→ **About this task**
Rewrite each line of the data below as a string in a single JSON list, in order, and omit the blank lines.
*** Opening of Given entries ***
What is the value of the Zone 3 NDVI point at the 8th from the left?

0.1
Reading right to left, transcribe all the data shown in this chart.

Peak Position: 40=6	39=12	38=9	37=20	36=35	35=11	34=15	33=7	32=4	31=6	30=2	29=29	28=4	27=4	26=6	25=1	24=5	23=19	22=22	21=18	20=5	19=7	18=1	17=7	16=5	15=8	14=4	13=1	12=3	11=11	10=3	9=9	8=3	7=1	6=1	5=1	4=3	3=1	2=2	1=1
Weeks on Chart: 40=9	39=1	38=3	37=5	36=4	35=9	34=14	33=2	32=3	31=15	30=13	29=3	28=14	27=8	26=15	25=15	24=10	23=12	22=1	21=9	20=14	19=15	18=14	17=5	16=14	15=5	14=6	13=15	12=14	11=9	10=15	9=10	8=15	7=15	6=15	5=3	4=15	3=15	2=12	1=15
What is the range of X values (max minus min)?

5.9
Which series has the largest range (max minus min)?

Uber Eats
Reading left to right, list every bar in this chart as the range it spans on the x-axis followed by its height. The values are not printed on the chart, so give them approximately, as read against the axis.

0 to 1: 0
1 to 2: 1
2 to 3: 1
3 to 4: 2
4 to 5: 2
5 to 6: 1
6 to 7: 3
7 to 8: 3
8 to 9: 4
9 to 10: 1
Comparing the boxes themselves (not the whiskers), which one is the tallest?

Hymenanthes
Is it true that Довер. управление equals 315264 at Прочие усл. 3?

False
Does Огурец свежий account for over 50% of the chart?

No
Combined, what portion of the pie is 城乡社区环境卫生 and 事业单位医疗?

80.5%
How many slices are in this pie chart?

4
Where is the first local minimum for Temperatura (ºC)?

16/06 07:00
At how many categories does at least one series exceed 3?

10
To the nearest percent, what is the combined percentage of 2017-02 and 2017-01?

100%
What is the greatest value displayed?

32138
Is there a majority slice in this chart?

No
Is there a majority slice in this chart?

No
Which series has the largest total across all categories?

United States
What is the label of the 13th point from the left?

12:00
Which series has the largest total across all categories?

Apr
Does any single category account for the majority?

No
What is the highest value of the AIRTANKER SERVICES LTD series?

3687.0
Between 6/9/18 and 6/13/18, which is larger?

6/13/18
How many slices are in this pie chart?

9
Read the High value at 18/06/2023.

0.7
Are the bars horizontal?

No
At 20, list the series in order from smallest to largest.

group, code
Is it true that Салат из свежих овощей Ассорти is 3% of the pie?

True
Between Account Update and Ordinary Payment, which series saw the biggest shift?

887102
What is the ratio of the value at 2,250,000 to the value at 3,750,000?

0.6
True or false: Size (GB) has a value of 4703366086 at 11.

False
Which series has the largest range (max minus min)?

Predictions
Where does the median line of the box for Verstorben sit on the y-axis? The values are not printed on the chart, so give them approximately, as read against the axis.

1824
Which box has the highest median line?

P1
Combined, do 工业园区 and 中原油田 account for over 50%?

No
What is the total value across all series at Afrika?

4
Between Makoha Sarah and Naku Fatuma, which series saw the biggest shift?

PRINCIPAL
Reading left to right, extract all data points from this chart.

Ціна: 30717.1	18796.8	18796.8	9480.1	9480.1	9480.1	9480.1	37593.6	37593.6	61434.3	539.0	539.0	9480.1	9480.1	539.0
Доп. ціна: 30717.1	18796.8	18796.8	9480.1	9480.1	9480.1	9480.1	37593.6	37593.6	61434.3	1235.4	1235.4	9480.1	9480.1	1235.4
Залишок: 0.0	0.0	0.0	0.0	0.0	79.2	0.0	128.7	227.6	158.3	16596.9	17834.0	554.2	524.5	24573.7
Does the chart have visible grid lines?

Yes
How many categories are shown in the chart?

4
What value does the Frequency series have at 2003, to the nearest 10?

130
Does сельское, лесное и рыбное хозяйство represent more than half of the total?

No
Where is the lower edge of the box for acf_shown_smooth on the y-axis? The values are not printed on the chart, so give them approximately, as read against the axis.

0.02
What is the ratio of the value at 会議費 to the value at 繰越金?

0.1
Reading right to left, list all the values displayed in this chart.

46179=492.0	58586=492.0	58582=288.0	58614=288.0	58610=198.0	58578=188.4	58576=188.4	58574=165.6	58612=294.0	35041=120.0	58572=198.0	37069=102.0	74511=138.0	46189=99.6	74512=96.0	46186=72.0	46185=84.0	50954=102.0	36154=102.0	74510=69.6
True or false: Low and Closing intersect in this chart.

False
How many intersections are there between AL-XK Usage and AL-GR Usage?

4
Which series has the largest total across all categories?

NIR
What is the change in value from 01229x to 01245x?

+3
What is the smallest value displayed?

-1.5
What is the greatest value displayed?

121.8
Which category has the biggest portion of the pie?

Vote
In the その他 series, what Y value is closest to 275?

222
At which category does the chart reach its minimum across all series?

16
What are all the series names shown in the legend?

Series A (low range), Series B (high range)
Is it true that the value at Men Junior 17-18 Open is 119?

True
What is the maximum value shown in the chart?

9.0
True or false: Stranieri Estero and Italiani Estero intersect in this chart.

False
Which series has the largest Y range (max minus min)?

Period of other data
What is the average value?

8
*** Close of Given entries ***
→ **Exercise response**
[
  "What is the value of the Zone 3 NDVI point at the 8th from the left?",
  "0.1",
  "Reading right to left, transcribe all the data shown in this chart.",
  "Peak Position: 40=6\t39=12\t38=9\t37=20\t36=35\t35=11\t34=15\t33=7\t32=4\t31=6\t30=2\t29=29\t28=4\t27=4\t26=6\t25=1\t24=5\t23=19\t22=22\t21=18\t20=5\t19=7\t18=1\t17=7\t16=5\t15=8\t14=4\t13=1\t12=3\t11=11\t10=3\t9=9\t8=3\t7=1\t6=1\t5=1\t4=3\t3=1\t2=2\t1=1",
  "Weeks on Chart: 40=9\t39=1\t38=3\t37=5\t36=4\t35=9\t34=14\t33=2\t32=3\t31=15\t30=13\t29=3\t28=14\t27=8\t26=15\t25=15\t24=10\t23=12\t22=1\t21=9\t20=14\t19=15\t18=14\t17=5\t16=14\t15=5\t14=6\t13=15\t12=14\t11=9\t10=15\t9=10\t8=15\t7=15\t6=15\t5=3\t4=15\t3=15\t2=12\t1=15",
  "What is the range of X values (max minus min)?",
  "5.9",
  "Which series has the largest range (max minus min)?",
  "Uber Eats",
  "Reading left to right, list every bar in this chart as the range it spans on the x-axis followed by its height. The values are not printed on the chart, so give them approximately, as read against the axis.",
  "0 to 1: 0",
  "1 to 2: 1",
  "2 to 3: 1",
  "3 to 4: 2",
  "4 to 5: 2",
  "5 to 6: 1",
  "6 to 7: 3",
  "7 to 8: 3",
  "8 to 9: 4",
  "9 to 10: 1",
  "Comparing the boxes themselves (not the whiskers), which one is the tallest?",
  "Hymenanthes",
  "Is it true that Довер. управление equals 315264 at Прочие усл. 3?",
  "False",
  "Does Огурец свежий account for over 50% of the chart?",
  "No",
  "Combined, what portion of the pie is 城乡社区环境卫生 and 事业单位医疗?",
  "80.5%",
  "How many slices are in this pie chart?",
  "4",
  "Where is the first local minimum for Temperatura (ºC)?",
  "16/06 07:00",
  "At how many categories does at least one series exceed 3?",
  "10",
  "To the nearest percent, what is the combined percentage of 2017-02 and 2017-01?",
  "100%",
  "What is the greatest value displayed?",
  "32138",
  "Is there a majority slice in this chart?",
  "No",
  "Is there a majority slice in this chart?",
  "No",
  "Which series has the largest total across all categories?",
  "United States",
  "What is the label of the 13th point from the left?",
  "12:00",
  "Which series has the largest total across all categories?",
  "Apr",
  "Does any single category account for the majority?",
  "No",
  "What is the highest value of the AIRTANKER SERVICES LTD series?",
  "3687.0",
  "Between 6/9/18 and 6/13/18, which is larger?",
  "6/13/18",
  "How many slices are in this pie chart?",
  "9",
  "Read the High value at 18/06/2023.",
  "0.7",
  "Are the bars horizontal?",
  "No",
  "At 20, list the series in order from smallest to largest.",
  "group, code",
  "Is it true that Салат из свежих овощей Ассорти is 3% of the pie?",
  "True",
  "Between Account Update and Ordinary Payment, which series saw the biggest shift?",
  "887102",
  "What is the ratio of the value at 2,250,000 to the value at 3,750,000?",
  "0.6",
  "True or false: Size (GB) has a value of 4703366086 at 11.",
  "False",
  "Which series has the largest range (max minus min)?",
  "Predictions",
  "Where does the median line of the box for Verstorben sit on the y-axis? The values are not printed on the chart, so give them approximately, as read against the axis.",
  "1824",
  "Which box has the highest median line?",
  "P1",
  "Combined, do 工业园区 and 中原油田 account for over 50%?",
  "No",
  "What is the total value across all series at Afrika?",
  "4",
  "Between Makoha Sarah and Naku Fatuma, which series saw the biggest shift?",
  "PRINCIPAL",
  "Reading left to right, extract all data points from this chart.",
  "Ціна: 30717.1\t18796.8\t18796.8\t9480.1\t9480.1\t9480.1\t9480.1\t37593.6\t37593.6\t61434.3\t539.0\t539.0\t9480.1\t9480.1\t539.0",
  "Доп. ціна: 30717.1\t18796.8\t18796.8\t9480.1\t9480.1\t9480.1\t9480.1\t37593.6\t37593.6\t61434.3\t1235.4\t1235.4\t9480.1\t9480.1\t1235.4",
  "Залишок: 0.0\t0.0\t0.0\t0.0\t0.0\t79.2\t0.0\t128.7\t227.6\t158.3\t16596.9\t17834.0\t554.2\t524.5\t24573.7",
  "Does the chart have visible grid lines?",
  "Yes",
  "How many categories are shown in the chart?",
  "4",
  "What value does the Frequency series have at 2003, to the nearest 10?",
  "130",
  "Does сельское, лесное и рыбное хозяйство represent more than half of the total?",
  "No",
  "Where is the lower edge of the box for acf_shown_smooth on the y-axis? The values are not printed on the chart, so give them approximately, as read against the axis.",
  "0.02",
  "What is the ratio of the value at 会議費 to the value at 繰越金?",
  "0.1",
  "Reading right to left, list all the values displayed in this chart.",
  "46179=492.0\t58586=492.0\t58582=288.0\t58614=288.0\t58610=198.0\t58578=188.4\t58576=188.4\t58574=165.6\t58612=294.0\t35041=120.0\t58572=198.0\t37069=102.0\t74511=138.0\t46189=99.6\t74512=96.0\t46186=72.0\t46185=84.0\t50954=102.0\t36154=102.0\t74510=69.6",
  "True or false: Low and Closing intersect in this chart.",
  "False",
  "How many intersections are there between AL-XK Usage and AL-GR Usage?",
  "4",
  "Which series has the largest total across all categories?",
  "NIR",
  "What is the change in value from 01229x to 01245x?",
  "+3",
  "What is the smallest value displayed?",
  "-1.5",
  "What is the greatest value displayed?",
  "121.8",
  "Which category has the biggest portion of the pie?",
  "Vote",
  "In the その他 series, what Y value is closest to 275?",
  "222",
  "At which category does the chart reach its minimum across all series?",
  "16",
  "What are all the series names shown in the legend?",
  "Series A (low range), Series B (high range)",
  "Is it true that the value at Men Junior 17-18 Open is 119?",
  "True",
  "What is the maximum value shown in the chart?",
  "9.0",
  "True or false: Stranieri Estero and Italiani Estero intersect in this chart.",
  "False",
  "Which series has the largest Y range (max minus min)?",
  "Period of other data",
  "What is the average value?",
  "8"
]